§ **What is required**
If a line in the entries contains the string "notre", include that line in your answer.

§ **Collected data**
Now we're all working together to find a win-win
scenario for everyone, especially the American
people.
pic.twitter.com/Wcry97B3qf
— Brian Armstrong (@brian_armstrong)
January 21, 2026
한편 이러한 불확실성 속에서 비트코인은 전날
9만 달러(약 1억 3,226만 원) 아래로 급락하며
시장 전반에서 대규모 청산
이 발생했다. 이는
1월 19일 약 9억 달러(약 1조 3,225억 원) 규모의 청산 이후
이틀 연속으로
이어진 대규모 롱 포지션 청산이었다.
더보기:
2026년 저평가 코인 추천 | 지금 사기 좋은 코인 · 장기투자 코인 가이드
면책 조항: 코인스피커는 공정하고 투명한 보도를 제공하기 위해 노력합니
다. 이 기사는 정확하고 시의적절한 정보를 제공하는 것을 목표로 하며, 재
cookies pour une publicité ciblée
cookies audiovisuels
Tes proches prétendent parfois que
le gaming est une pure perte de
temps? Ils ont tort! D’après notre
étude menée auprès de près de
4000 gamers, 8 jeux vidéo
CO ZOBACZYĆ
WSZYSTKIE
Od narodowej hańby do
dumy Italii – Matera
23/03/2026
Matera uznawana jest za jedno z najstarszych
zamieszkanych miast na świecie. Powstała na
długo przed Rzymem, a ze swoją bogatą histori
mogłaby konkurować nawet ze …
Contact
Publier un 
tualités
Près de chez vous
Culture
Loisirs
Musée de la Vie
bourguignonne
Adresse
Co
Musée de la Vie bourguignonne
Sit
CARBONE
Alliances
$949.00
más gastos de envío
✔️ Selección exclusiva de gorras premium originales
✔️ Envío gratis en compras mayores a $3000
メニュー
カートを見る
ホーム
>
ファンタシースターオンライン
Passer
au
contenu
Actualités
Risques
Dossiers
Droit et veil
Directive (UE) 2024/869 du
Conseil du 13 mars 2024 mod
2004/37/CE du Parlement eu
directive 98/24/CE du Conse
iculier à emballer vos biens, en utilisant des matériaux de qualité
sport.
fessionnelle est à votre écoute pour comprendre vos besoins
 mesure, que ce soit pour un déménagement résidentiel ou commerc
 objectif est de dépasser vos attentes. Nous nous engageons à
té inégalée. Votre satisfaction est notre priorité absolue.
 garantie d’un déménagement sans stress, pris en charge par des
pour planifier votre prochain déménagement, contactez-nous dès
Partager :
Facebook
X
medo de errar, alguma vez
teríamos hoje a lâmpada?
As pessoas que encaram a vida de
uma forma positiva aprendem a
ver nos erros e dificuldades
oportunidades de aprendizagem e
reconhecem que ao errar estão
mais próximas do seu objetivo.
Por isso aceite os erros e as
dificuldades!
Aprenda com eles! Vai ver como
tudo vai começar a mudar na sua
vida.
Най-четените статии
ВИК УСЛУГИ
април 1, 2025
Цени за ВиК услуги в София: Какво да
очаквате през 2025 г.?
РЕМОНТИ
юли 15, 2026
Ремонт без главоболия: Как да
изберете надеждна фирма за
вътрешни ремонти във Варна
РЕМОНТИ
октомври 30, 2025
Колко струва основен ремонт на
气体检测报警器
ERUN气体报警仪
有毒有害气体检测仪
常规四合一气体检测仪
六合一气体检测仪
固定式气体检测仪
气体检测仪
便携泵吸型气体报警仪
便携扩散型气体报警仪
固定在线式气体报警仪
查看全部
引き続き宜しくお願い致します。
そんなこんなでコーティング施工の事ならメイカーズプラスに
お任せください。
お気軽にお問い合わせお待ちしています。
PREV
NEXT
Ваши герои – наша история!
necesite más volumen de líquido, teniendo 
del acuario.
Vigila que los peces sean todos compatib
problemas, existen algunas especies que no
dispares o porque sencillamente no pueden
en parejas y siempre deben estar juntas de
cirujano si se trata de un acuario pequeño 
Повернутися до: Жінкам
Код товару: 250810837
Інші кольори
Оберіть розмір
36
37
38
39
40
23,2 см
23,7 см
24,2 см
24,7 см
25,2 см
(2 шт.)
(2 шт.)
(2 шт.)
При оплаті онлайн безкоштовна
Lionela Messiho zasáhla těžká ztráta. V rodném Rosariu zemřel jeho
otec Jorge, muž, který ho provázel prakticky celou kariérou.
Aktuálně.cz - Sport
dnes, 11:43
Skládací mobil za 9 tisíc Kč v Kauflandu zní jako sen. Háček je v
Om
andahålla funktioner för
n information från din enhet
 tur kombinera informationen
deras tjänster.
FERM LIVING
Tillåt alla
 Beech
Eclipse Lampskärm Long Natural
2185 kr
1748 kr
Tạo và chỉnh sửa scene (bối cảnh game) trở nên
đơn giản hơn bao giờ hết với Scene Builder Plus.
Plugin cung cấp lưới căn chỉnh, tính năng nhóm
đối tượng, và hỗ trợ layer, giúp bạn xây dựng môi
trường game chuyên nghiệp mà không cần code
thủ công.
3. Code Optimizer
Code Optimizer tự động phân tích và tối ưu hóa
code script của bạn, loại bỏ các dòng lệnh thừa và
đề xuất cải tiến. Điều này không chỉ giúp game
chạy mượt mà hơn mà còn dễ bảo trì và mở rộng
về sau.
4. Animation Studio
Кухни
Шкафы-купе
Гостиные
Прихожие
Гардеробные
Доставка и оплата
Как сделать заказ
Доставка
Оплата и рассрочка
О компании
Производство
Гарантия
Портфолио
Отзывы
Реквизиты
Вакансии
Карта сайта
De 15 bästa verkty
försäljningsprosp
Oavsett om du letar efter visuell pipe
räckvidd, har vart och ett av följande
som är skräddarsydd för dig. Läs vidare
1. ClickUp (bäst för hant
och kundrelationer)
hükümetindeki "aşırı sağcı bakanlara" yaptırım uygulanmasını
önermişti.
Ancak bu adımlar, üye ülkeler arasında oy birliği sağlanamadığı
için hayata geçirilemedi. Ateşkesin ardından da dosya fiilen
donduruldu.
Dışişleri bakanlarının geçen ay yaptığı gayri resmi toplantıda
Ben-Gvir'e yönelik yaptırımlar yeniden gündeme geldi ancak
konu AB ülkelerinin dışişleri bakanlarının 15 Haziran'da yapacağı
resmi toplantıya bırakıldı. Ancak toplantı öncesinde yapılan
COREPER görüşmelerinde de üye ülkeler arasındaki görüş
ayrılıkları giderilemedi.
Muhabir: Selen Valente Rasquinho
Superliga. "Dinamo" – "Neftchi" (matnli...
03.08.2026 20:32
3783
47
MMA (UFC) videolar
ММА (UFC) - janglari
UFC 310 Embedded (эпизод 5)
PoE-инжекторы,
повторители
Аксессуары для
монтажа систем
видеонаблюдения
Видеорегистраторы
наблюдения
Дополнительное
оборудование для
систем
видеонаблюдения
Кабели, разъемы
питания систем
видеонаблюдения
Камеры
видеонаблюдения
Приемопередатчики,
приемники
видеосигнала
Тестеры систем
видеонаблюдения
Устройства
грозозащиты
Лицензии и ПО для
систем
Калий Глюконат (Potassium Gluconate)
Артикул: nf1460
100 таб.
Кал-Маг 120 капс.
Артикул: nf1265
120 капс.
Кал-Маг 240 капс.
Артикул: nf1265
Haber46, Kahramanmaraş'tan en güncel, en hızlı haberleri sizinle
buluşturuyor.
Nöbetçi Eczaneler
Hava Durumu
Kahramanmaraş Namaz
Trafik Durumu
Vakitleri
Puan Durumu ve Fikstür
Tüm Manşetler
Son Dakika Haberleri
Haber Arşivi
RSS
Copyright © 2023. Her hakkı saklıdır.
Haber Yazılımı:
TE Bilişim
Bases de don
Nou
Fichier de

§ **Solution to the exercise**
temps? Ils ont tort! D’après notre
té inégalée. Votre satisfaction est notre priorité absolue.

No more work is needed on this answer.